During my divorce, with help, I came to completely understand the mechanics behind what drives us and why. There are many things that came to light in which I had a rosy picture painted. Once I pulled those rose tinted glasses off, my past turned into exactly what it was. What I mean is as one example, when my father passed away I had so much unresolved anger with him I no longer had an opportunity to heal. Thus, I painted a picture in my mind that my father was the best person a growing boy could ever have. He was there for me, gave me advice, was concerned with who I was, went to my sporting events, supported my decisions, etc. None of this was true, just a construct in my mind I had built to prevent me from dealing with the pain.
This is what we as human beings do. When our chances of healing relationships with others are gone, due to death, we built a beautiful picture immortalizing these people as saints. It’s easier to do this rather than deal with our sorrows buried deep in our chest. We feel these sorrows come up from time to time and paint it over with a pile of manure.

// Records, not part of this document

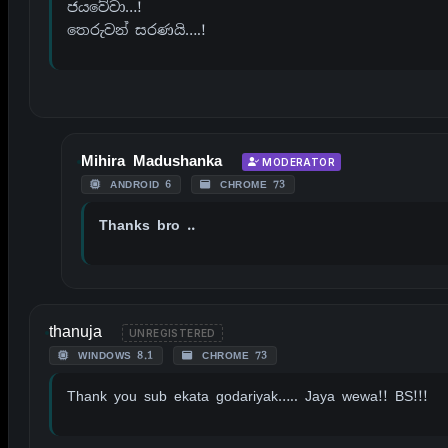
ජයවේවා…!
තෙරුවන් සරණයි….!
Mihira Madushanka
MODERATOR
ANDROID 6
CHROME 73
Thanks bro ..
thanuja
UNREGISTERED
WINDOWS 8.1
CHROME 73
Thank you sub ekata godariyak….. Jaya wewa!! BS!!!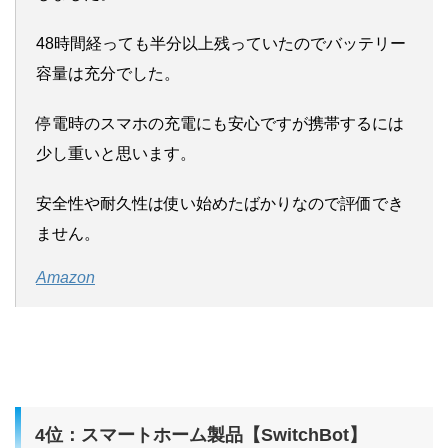
48時間経っても半分以上残っていたのでバッテリー
容量は充分でした。
停電時のスマホの充電にも安心ですが携帯するには
少し重いと思います。
安全性や耐久性は使い始めたばかりなので評価でき
ません。
Amazon
4位：スマートホーム製品【SwitchBot】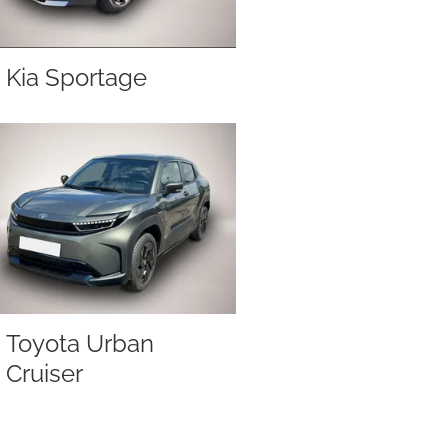
Kia Sportage
Toyota Urban
Cruiser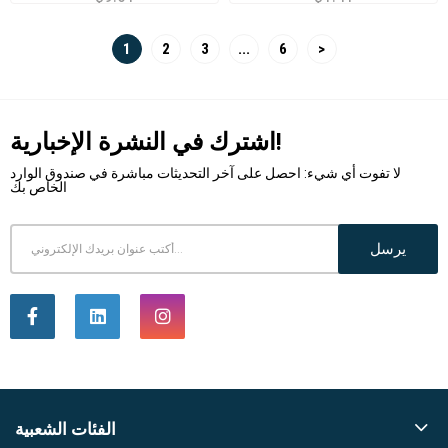
1
2
3
...
6
>
اشترك في النشرة الإخبارية!
لا تفوت أي شيء: احصل على آخر التحديثات مباشرة في صندوق الوارد
الخاص بك
يرسل
الفئات الشعبية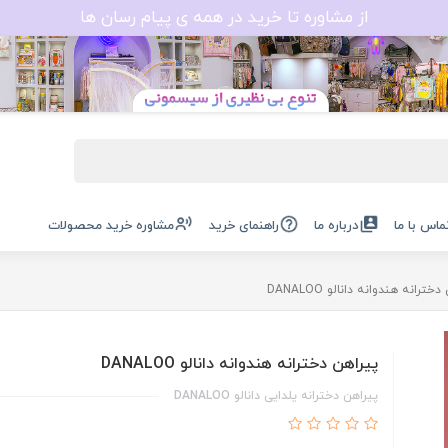
از مشاوره تا خرید در همه ی پیام رسان ها
ماس با ما
درباره ما
راهنمای خرید
مشاوره خرید محصولات
خترانه هندوانه دانالو DANALOO
پیراهن دخترانه هندوانه دانالو DANALOO
پیراهن دخترانه یلدایی دانالو DANALOO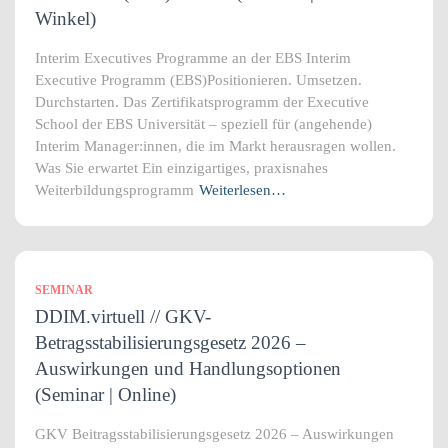
Winkel)
Interim Executives Programme an der EBS Interim
Executive Programm (EBS)Positionieren. Umsetzen.
Durchstarten. Das Zertifikatsprogramm der Executive
School der EBS Universität – speziell für (angehende)
Interim Manager:innen, die im Markt herausragen wollen.
Was Sie erwartet Ein einzigartiges, praxisnahes
Weiterbildungsprogramm
Weiterlesen…
SEMINAR
DDIM.virtuell // GKV-
Betragsstabilisierungsgesetz 2026 –
Auswirkungen und Handlungsoptionen
(Seminar | Online)
GKV Beitragsstabilisierungsgesetz 2026 – Auswirkungen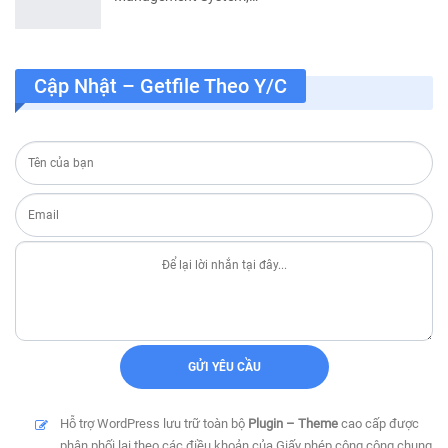
Cập Nhật – Getfile Theo Y/c
Hỗ trợ WordPress lưu trữ toàn bộ
Plugin – Theme
cao cấp được
phân phối lại theo các điều khoản của Giấy phép công cộng chung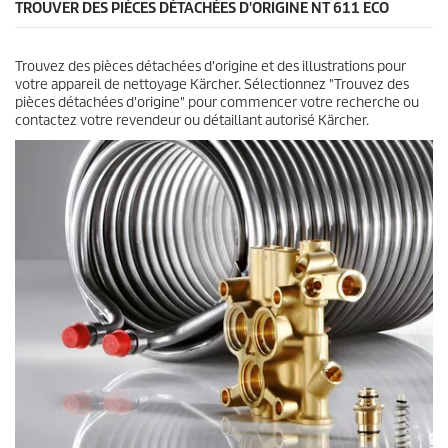
TROUVER DES PIÈCES DÉTACHÉES D'ORIGINE NT 611 ECO
Trouvez des pièces détachées d'origine et des illustrations pour
votre appareil de nettoyage Kärcher. Sélectionnez "Trouvez des
pièces détachées d'origine" pour commencer votre recherche ou
contactez votre revendeur ou détaillant autorisé Kärcher.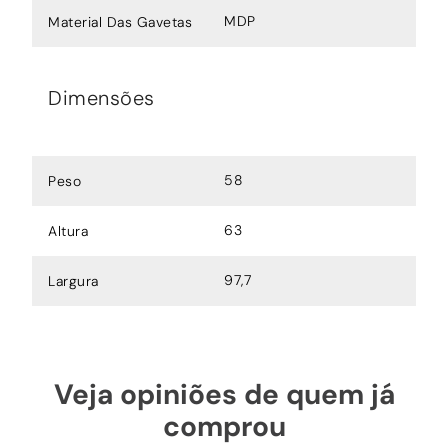
MDP
Material Das Gavetas
Dimensões
58
Peso
63
Altura
97,7
Largura
Veja opiniões de quem já
comprou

My intentions from here on.
From here on, I hope to explain my journey of dumping my rocks and unloading my own personal sack. I am still working on it and describe it as most of my cancers have been excised but now I am left with tubes extruding from my psyche draining the remaining infection. It has been elating, painful, said, happy, and angering all at once. It has been nearly a year of dealing with all these emotions and understanding why I have been living the life I have been living and I still feel like I am at the beginning sometimes. This journey is not easy, I will never say it is, but the day you are aware of why you behave the way you do, your life will look like a wonderful possibility that will begin to unfold before your eyes.
Letting go is hard. Learning to forgive, love yourself, and trust yourself is hard. Hopefully my experiences will motivate others to start the journey I have and become your own tools to unloading your bag of rocks.
FYI… This all started from my journey into the spiritual realms and how I now fully understanding so many things about our world and reality that has been unfolding before my eyes for several months now. Which I will be describing as well. Welcome to my experience, I truly hope it helps you as much as it has helped me.
Promise this time, there is more to come… regularly.